Von den 100 Kilometern noch nicht ganz ausgelastet, schaute ich mir dann noch zu Fuß die Innenstadt an und wurde Opfer eines “guten” Restaurants mit recht kleinen Preisen, und noch viel kleineren Portionen.

Tag 5 - Rückfahrt nach Hamburg mit dem Flixbus

Eine größere Herausforderung ist es, mitsamt Fahrrad wieder zurückzureisen. Die Auslastung der dänsichen Züge mit Fahrrädern ist noch höher als in Deutschland, und so landete ich diesmal beim Fernreisebus. Zum Frühstück gab ich noch meine letzten dänischen Kronen im Surfcafé am Hafen aus, und dann machte ich mich auf den Weg zum Busbahnhof.

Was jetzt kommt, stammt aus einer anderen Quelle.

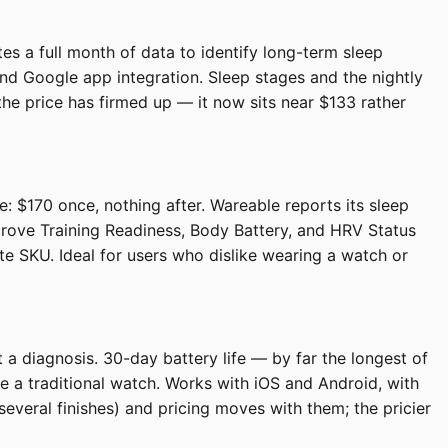
es a full month of data to identify long-term sleep
nd Google app integration. Sleep stages and the nightly
he price has firmed up — it now sits near $133 rather
: $170 once, nothing after. Wareable reports its sleep
prove Training Readiness, Body Battery, and HRV Status
e SKU. Ideal for users who dislike wearing a watch or
 a diagnosis. 30-day battery life — by far the longest of
ke a traditional watch. Works with iOS and Android, with
veral finishes) and pricing moves with them; the pricier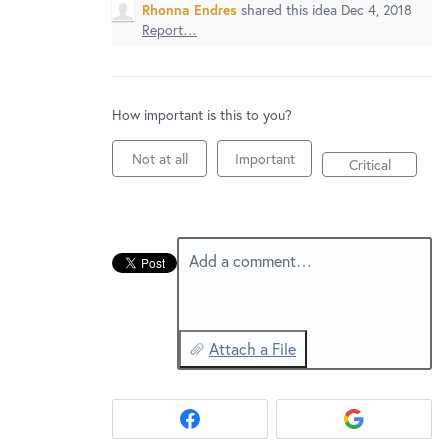
New and returning users may
sign in
Rhonna Endres
shared this idea
Dec 4, 2018
Report…
How important is this to you?
Not at all
Important
Critical
Add a comment…
Attach a File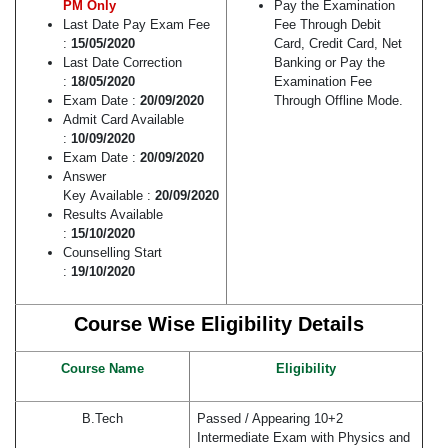
PM Only
Pay the Examination
Last Date Pay Exam Fee
Fee Through Debit
:
15/05/2020
Card, Credit Card, Net
Last Date Correction
Banking or Pay the
:
18/05/2020
Examination Fee
Exam Date :
20/09/2020
Through Offline Mode.
Admit Card Available
:
10/09/2020
Exam Date :
20/09/2020
Answer
Key Available :
20/09/2020
Results Available
:
15/10/2020
Counselling Start
:
19/10/2020
Course Wise Eligibility Details
Course Name
Eligibility
B.Tech
Passed / Appearing 10+2
Intermediate Exam with Physics and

Fas pünktlich fuhr der Bus dann um 11:10 Uhr ab, mit geplanter Ankunft in Hamburg um 15:45 Uhr. Die Fahrt war eigentlich vollkommen in Ordnung, aber trotzdem nicht besonders angenehm, da ich insgesamt keine Autobahnen mag.

Rückblick

Was eigentlich aus der Motivation “Deutschland wird langsam langweilig” entstanden ist, wurde zur wohl schönsten Radtour bisher. Dänemark ist ein tolles Land, vor allem wegen der abwechslungsrecihen Landschaft. Und - möglicherweise romantisiere ich das etwas - die Dänen scheinen ein anderes Verhältnis zu ihrem Land und ihrer Umwelt zu haben. Insbesondere fiel mir rückblickend auf, dass ich insgesamt kaum Verschmutzung gesehen habe. Klar, besonders in Århus, was ja durchaus Ballungsgebiet ist, gab es die eine oder andere beschmierte Hauswand, aber beispielsweise der Grillplatz im Wald südlich der Stadt war komplett sauber; auch an ähnlichen Orten auf der Route war kein Müll oder ähnliches zu finden.

Radfahren macht in Dänemark insgesamt viel Spaß. Es ist nicht alles perfekt, aber man merkt doch, dass man als Radfahrer ähnlich wertgeschätzt wird wie als Autofahrer, vielleicht sogar etwas mehr. Ich bin auch an Straßen ohne Radweg gefahren, aber das waren dann meistens kleinere Landstraßen, auf denen kaum Verkehr war. An den größeren Straßen gibt es meistens Radwege, die genau so gut ausgebaut sind wie die Straße, oft breit und zweispurig. Und insgesamt habe ich auf meinen 270 Kilometern, auf denen ich 7 größere Städte duchquert habe, nur 5 Mal an Ampeln gewartet und mich 2 Mal über einen Autofahrer geärgert (Idioten gibt es eben überall).

Deshalb: Die Tour wird nicht meine letzte gewesen sein. Als nächstes geht es entweder von Århus nach Aalborg oder von Kolding nach København. Ultimativ schwebt mir vor, dann später einmal mit der Fähre nach Göteborg in Schweden und von dort mit dem Fahrrad nach Oslo zu fahren.

Fahrradurlaub ist etwas Besonderes - es macht am Ende des Tages den Unterschied, ob man das Land kennengelernt hat oder die Autobahnen. Ach ja, und das Essen schmeckt hungrig auch noch viel besser!